What is important to highlight here is that a limited degree of incongruence is not necessarily problematic, for two important reasons. First, there are other actors (e.g. parties and interest groups) that have a policy impact. While most democratic systems pursue high levels of congruence, none achieve this flawlessly for the simple reason that interests across issues are often conflicting and policy may operate at a much slower pace than the formation of public opinion. Second, limited levels of incongruence are not necessarily problematic from a normative perspective. Only structural incongruence can be problematic for the implementation of democratic principles and overall democratic functioning. This is not the case here.

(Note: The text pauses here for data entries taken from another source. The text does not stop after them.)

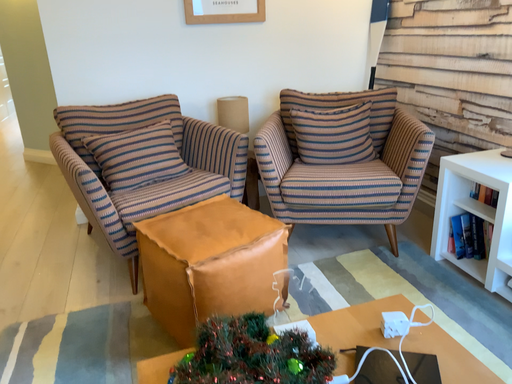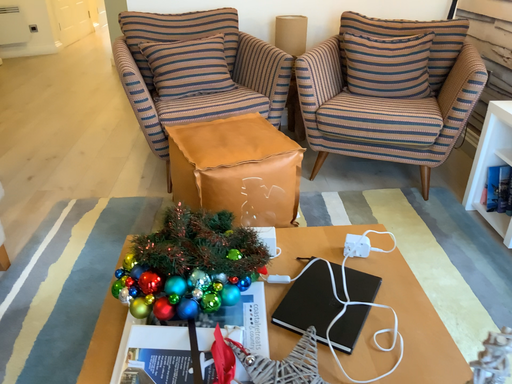
Question: Which way did the camera rotate in the video?

Choices:
 (A) rotated left
 (B) rotated right

Answer: (A)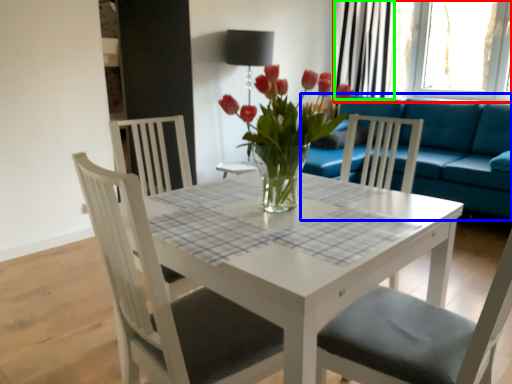
Question: Estimate the real-world distances between objects in this image. Which object is farther from window (highlighted by a red box), studio couch (highlighted by a blue box) or curtain (highlighted by a green box)?

Choices:
 (A) studio couch
 (B) curtain

Answer: (A)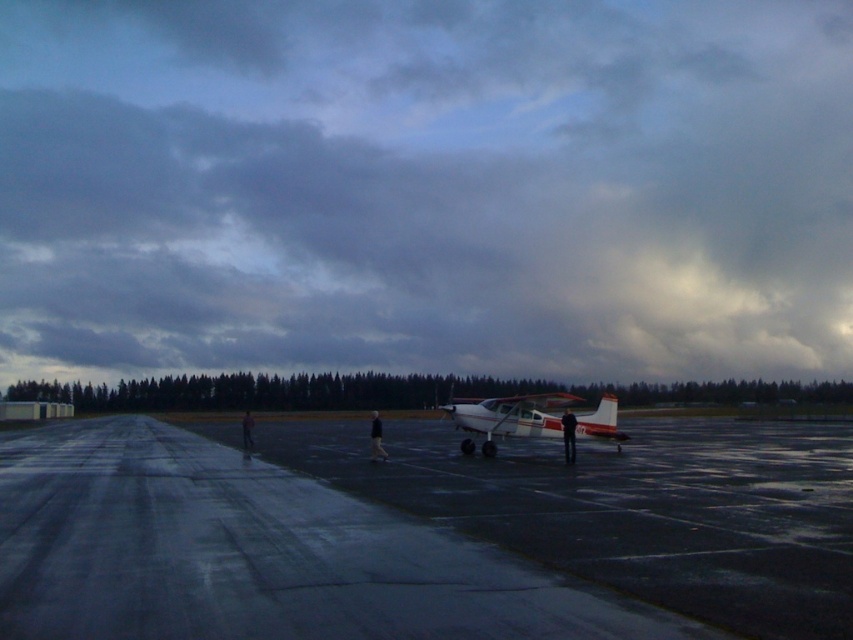
Is glossy asphalt tarmac at center wider than white matte airplane at center?

Correct, the width of glossy asphalt tarmac at center exceeds that of white matte airplane at center.

What are the coordinates of `glossy asphalt tarmac at center` in the screenshot? It's located at tap(250, 552).

Where is `glossy asphalt tarmac at center`? The height and width of the screenshot is (640, 853). glossy asphalt tarmac at center is located at coordinates (250, 552).

The height and width of the screenshot is (640, 853). I want to click on cloudy sky at upper center, so click(427, 186).

Which of these two, cloudy sky at upper center or white matte airplane at center, stands shorter?

white matte airplane at center is shorter.

Which is in front, point (724, 180) or point (529, 429)?

Point (529, 429) is in front.

Identify the location of cloudy sky at upper center. (427, 186).

Who is positioned more to the left, cloudy sky at upper center or glossy asphalt tarmac at center?

From the viewer's perspective, cloudy sky at upper center appears more on the left side.

Between point (694, 280) and point (695, 474), which one is positioned behind?

The point (694, 280) is behind.

Is point (747, 80) farther from camera compared to point (35, 609)?

Yes, it is.

Identify the location of cloudy sky at upper center. (427, 186).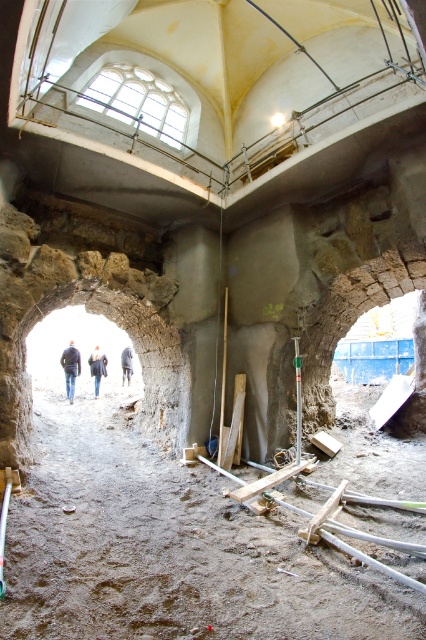
In the scene shown: You are a construction inspector standing at the entrance of the room. You see the dirt ground at center and the dark gray fabric construction worker at center. Which object is closer to you?

The dirt ground at center is closer to you because it is in front of the dark gray fabric construction worker at center.

You are a construction worker who just arrived at the site and see the blue denim jacket at center and the dark blue jeans at center. Which item is located to the left of the other?

The blue denim jacket at center is positioned on the left side of dark blue jeans at center.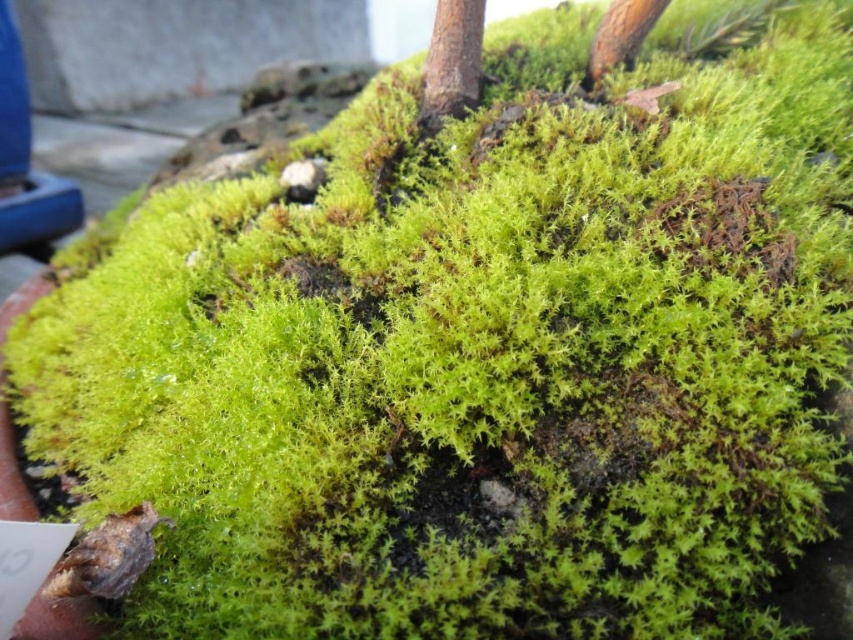
Can you confirm if smooth brown tree trunk at upper center is shorter than brown rough wood at upper right?

No.

Is smooth brown tree trunk at upper center wider than brown rough wood at upper right?

No.

Who is more distant from viewer, (456,10) or (653,13)?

Altogether, our findings suggest French democracy is relatively effective, at least regarding issues related to Muslims. While this finding is in line with theoretical expectations from the macro polity literature, it is nonetheless a surprising observation in France specifically. That is to say, considering the Republican and secular framework that underpins societal and political developments in France, we would expect this to restrict the political and societal translation of any phenomenon that challenges it. Yet, under these circumstances, we nonetheless find high levels of congruence in a relatively unfavourable setting. This renders us hopeful about democratic representation and the normative functioning of democracy, even in a contentious field and a relatively disadvantageous context.